How do you get quantum Hamilton-Jacobi equation from Schrödinger equation? I am reading "The undivided universe: an ontological interpretation of quantum theory" and cannot understand this derivation.
From the Schrödinger equation:
$$
i\hbar \frac{\partial\psi}{\partial t} = -\frac{\hbar^2}{2m}\nabla^2\psi + V\psi
$$
They derive the quantum Hamilton-Jacobi equation
$$
\frac{\partial S}{\partial t} + \frac{(\nabla S)^2}{2m} + V + Q = 0
$$
using the polar form $\psi = Re^{iS/\hbar}$, but I don't understand what they do afterwards.

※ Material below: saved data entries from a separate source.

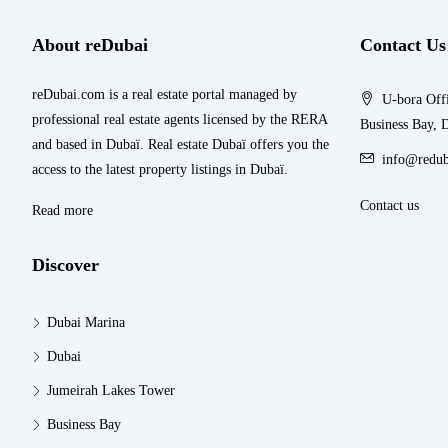
About reDubai
Contact Us
reDubai.com is a real estate portal managed by
U-bora Offi
professional real estate agents licensed by the RERA
Business Bay, 
and based in Dubaï. Real estate Dubaï offers you the
info@redub
access to the latest property listings in Dubaï.
Contact us
Read more
Discover
Dubai Marina
Dubai
Jumeirah Lakes Tower
Business Bay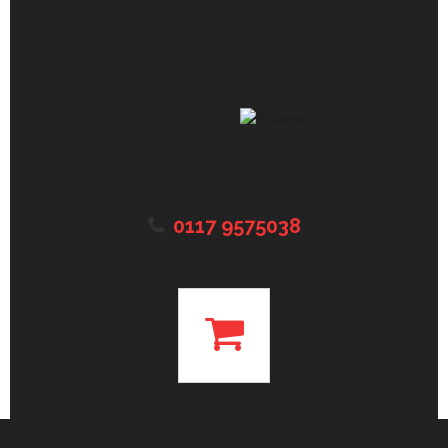
0117 9575038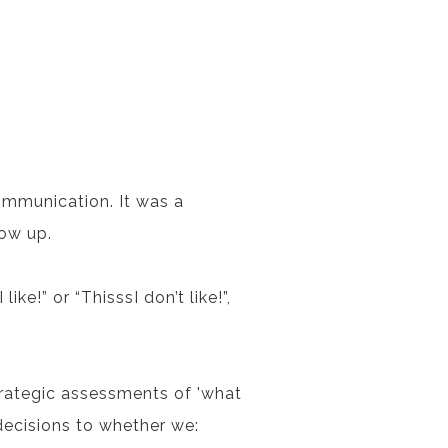
ommunication. It was a
how up.
ke!” or “ThisssI don’t like!”,
trategic assessments of 'what
 decisions to whether we: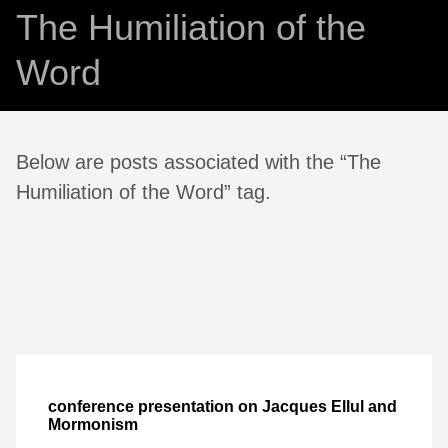
The Humiliation of the
Word
Below are posts associated with the “The
Humiliation of the Word” tag.
conference presentation on Jacques Ellul and
Mormonism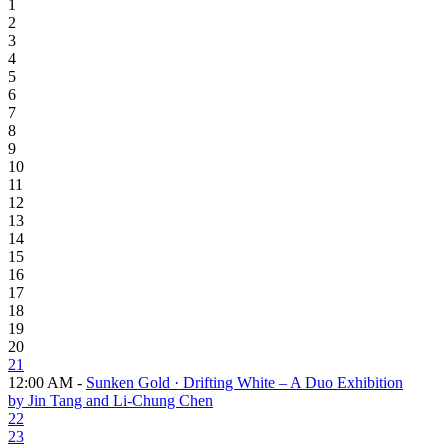
1
2
3
4
5
6
7
8
9
10
11
12
13
14
15
16
17
18
19
20
21
12:00 AM -
Sunken Gold · Drifting White – A Duo Exhibition
by Jin Tang and Li-Chung Chen
22
23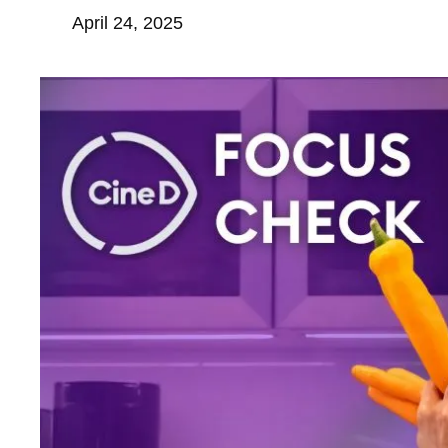
April 24, 2025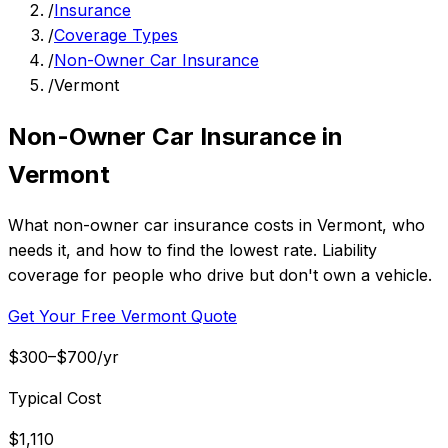
/
Insurance
/
Coverage Types
/
Non-Owner Car Insurance
/
Vermont
Non-Owner Car Insurance in
Vermont
What non-owner car insurance costs in Vermont, who
needs it, and how to find the lowest rate. Liability
coverage for people who drive but don't own a vehicle.
Get Your Free Vermont Quote
$300–$700/yr
Typical Cost
$1,110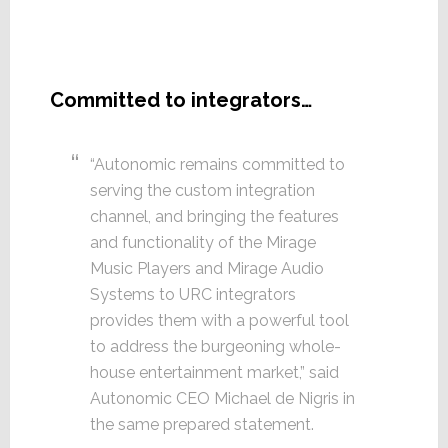
Committed to integrators…
“Autonomic remains committed to
serving the custom integration
channel, and bringing the features
and functionality of the Mirage
Music Players and Mirage Audio
Systems to URC integrators
provides them with a powerful tool
to address the burgeoning whole-
house entertainment market,” said
Autonomic CEO Michael de Nigris in
the same prepared statement.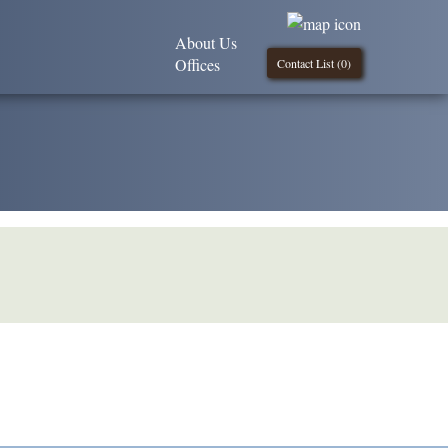
About Us
Offices
Contact List (
0
)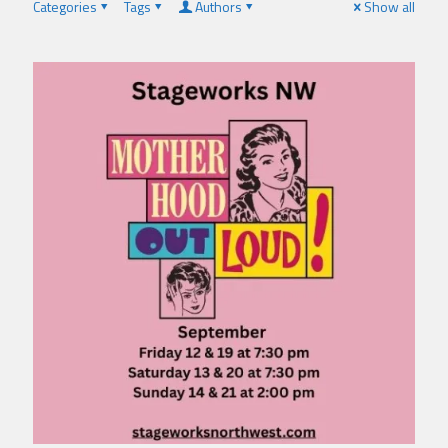
Categories
Tags
Authors
Show all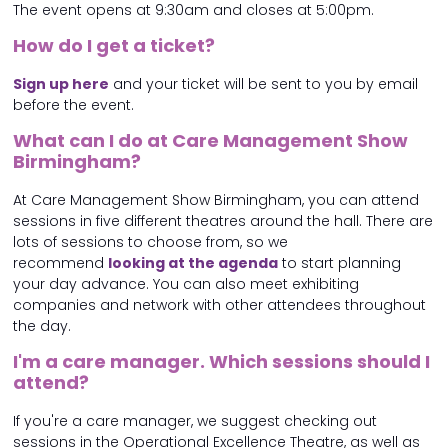
The event opens at 9:30am and closes at 5:00pm.
How do I get a ticket?
Sign up here
and your ticket will be sent to you by email
before the event.
What can I do at Care Management Show
Birmingham?
At Care Management Show Birmingham, you can attend
sessions in five different theatres around the hall. There are
lots of sessions to choose from, so we
recommend
looking at the agenda
to start planning
your day advance. You can also meet exhibiting
companies and network with other attendees throughout
the day.
I'm a care manager. Which sessions should I
attend?
If you're a care manager, we suggest checking out
sessions in the Operational Excellence Theatre, as well as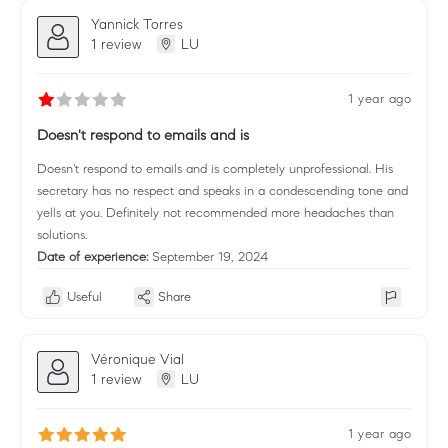
Yannick Torres
1 review
LU
1 year ago
Doesn't respond to emails and is
Doesn't respond to emails and is completely unprofessional. His
secretary has no respect and speaks in a condescending tone and
yells at you. Definitely not recommended more headaches than
solutions.
Date of experience:
September 19, 2024
Useful
Share
Véronique Vial
1 review
LU
1 year ago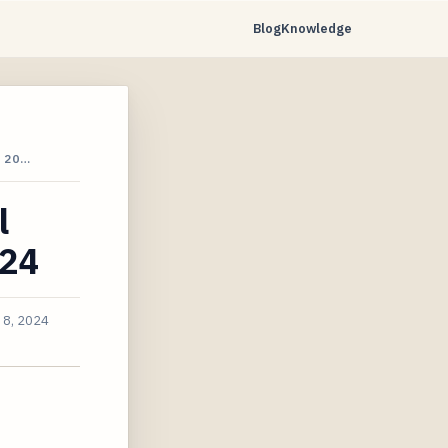
Blog
Knowledge
 20…
l
024
 8, 2024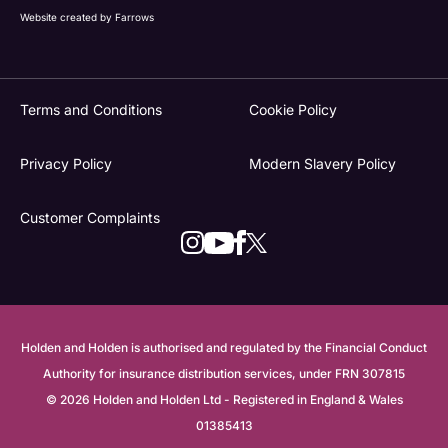
Website created by
Farrows
Terms and Conditions
Cookie Policy
Privacy Policy
Modern Slavery Policy
Customer Complaints
Holden and Holden is authorised and regulated by the Financial Conduct
Authority for insurance distribution services, under FRN 307815
© 2026 Holden and Holden Ltd - Registered in England & Wales
01385413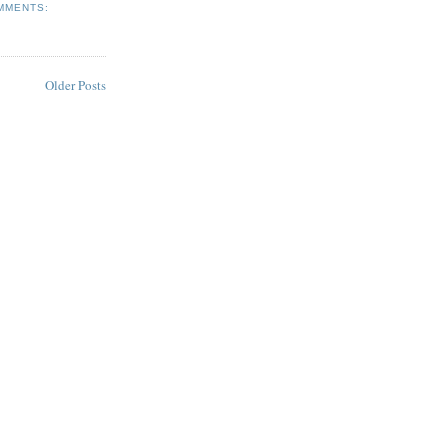
MMENTS:
Older Posts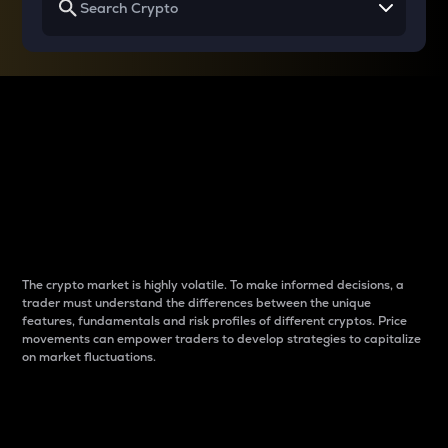
Why do differences
between cryptos matter
to traders?
The crypto market is highly volatile. To make informed decisions, a
trader must understand the differences between the unique
features, fundamentals and risk profiles of different cryptos. Price
movements can empower traders to develop strategies to capitalize
on market fluctuations.
Introduction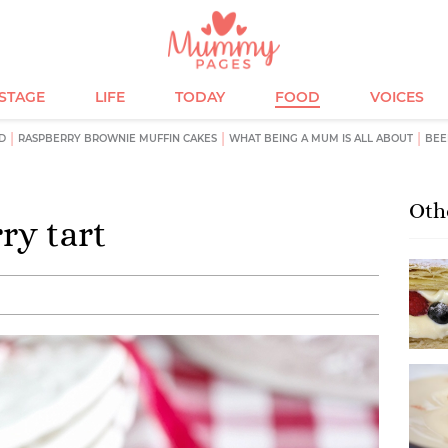
ESTAGE
LIFE
TODAY
FOOD
VOICES
D
RASPBERRY BROWNIE MUFFIN CAKES
WHAT BEING A MUM IS ALL ABOUT
BEE
Oth
ry tart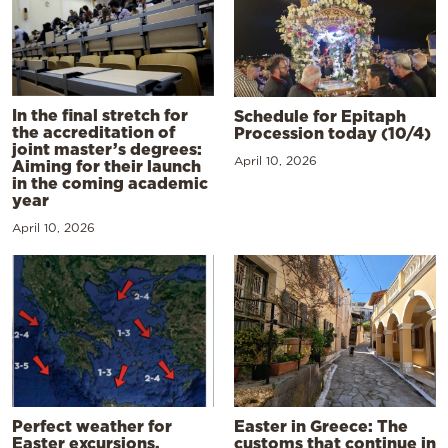
In the final stretch for
Schedule for Epitaph
the accreditation of
Procession today (10/4)
joint master’s degrees:
April 10, 2026
Aiming for their launch
in the coming academic
year
April 10, 2026
Perfect weather for
Easter in Greece: The
Easter excursions,
customs that continue in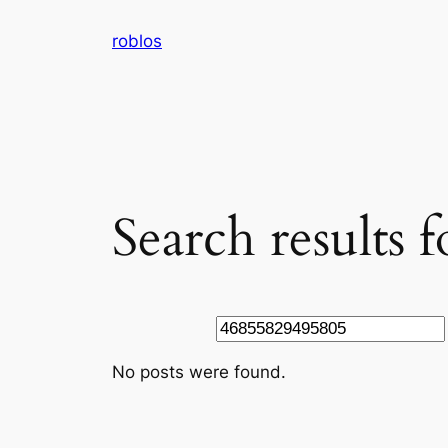
Skip
roblos
to
content
Search results
Search
No posts were found.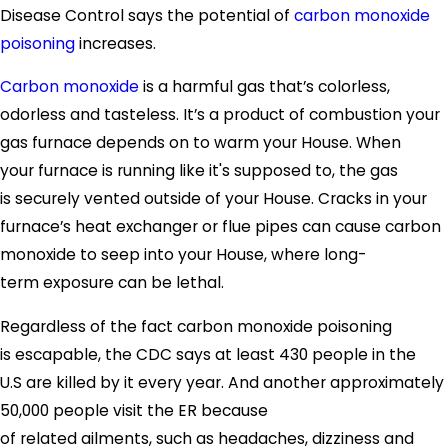
Disease Control says the potential of
carbon monoxide
poisoning
increases.
Carbon monoxide
is a harmful gas that’s colorless,
odorless and tasteless. It’s a product of combustion your
gas furnace depends on to warm your House. When
your furnace is running like it's supposed to, the gas
is securely vented outside of your House. Cracks in your
furnace’s heat exchanger or flue pipes can cause carbon
monoxide to seep into your House, where long-
term exposure can be lethal.
Regardless of the fact carbon monoxide poisoning
is escapable, the CDC says at least 430 people in the
U.S are killed by it every year. And another approximately
50,000 people visit the ER because
of related ailments, such as headaches, dizziness and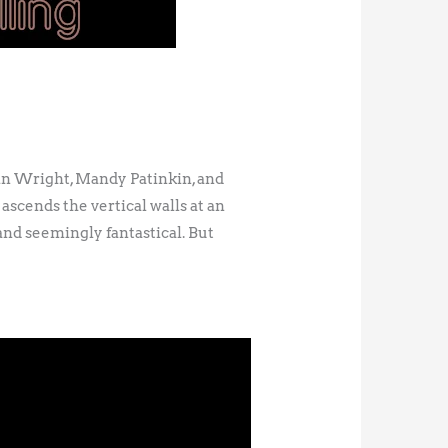
in Wright, Mandy Patinkin, and
ascends the vertical walls at an
 and seemingly fantastical. But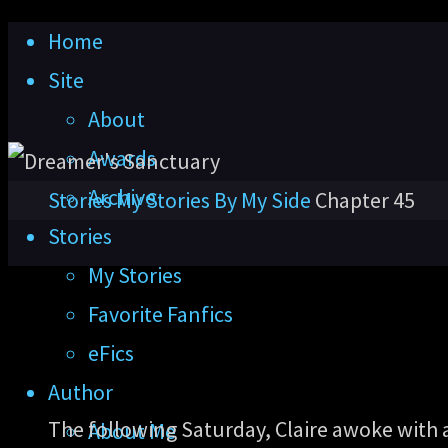
Skip
Home
to
Site
content
About
Awards
Archive
Home
Stories
My Stories
By My Side
Chapter 45
Stories
My Stories
Favorite Fanfics
eFics
Author
The following Saturday, Claire awoke with
About Me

 A: I don't know where you have trouble, but it's straightforward if you just assume $R(x,t)$ and $S(x,t)$ in the form given for $\psi$ and then expand out the operations, where:
$$\begin{align} 
\psi &\equiv R(x,t)e^{i S(x,t)\hbar} \\
\partial_t \psi &\rightarrow \Big(\frac{\partial_t R}{R} + \frac{i \partial_t S}{\hbar} \Big)\psi  \\
\nabla \psi &\rightarrow \Big(\frac{\nabla R}{R} + \frac{i \nabla S}{\hbar} \Big)\psi  \\
\nabla^2 \psi &\rightarrow \Big(\frac{\nabla^2 R}{R} + 2\frac{\nabla R}{R} \cdot   \frac{i \nabla S}{\hbar}+ \left(\frac{i \nabla S}{\hbar}\right)^2  \Big)\psi  \\
\end{align} $$
divide through by $\psi$ and you can separate the Schrödinger equation into real and imaginary parts to get two independent equations:
\begin{align}\partial_t S &= \frac{\hbar ^2 }{2m}\frac{\nabla^2 R}{R} - \frac{1}{2m}(\nabla S)^2 - V\\ \partial_t R &= -\frac{1}{m}\nabla R \cdot \nabla S -\frac{1}{2m}R \nabla^2 S\end{align} 
The first equation is the one you seek, where I've written $Q$ explicitly.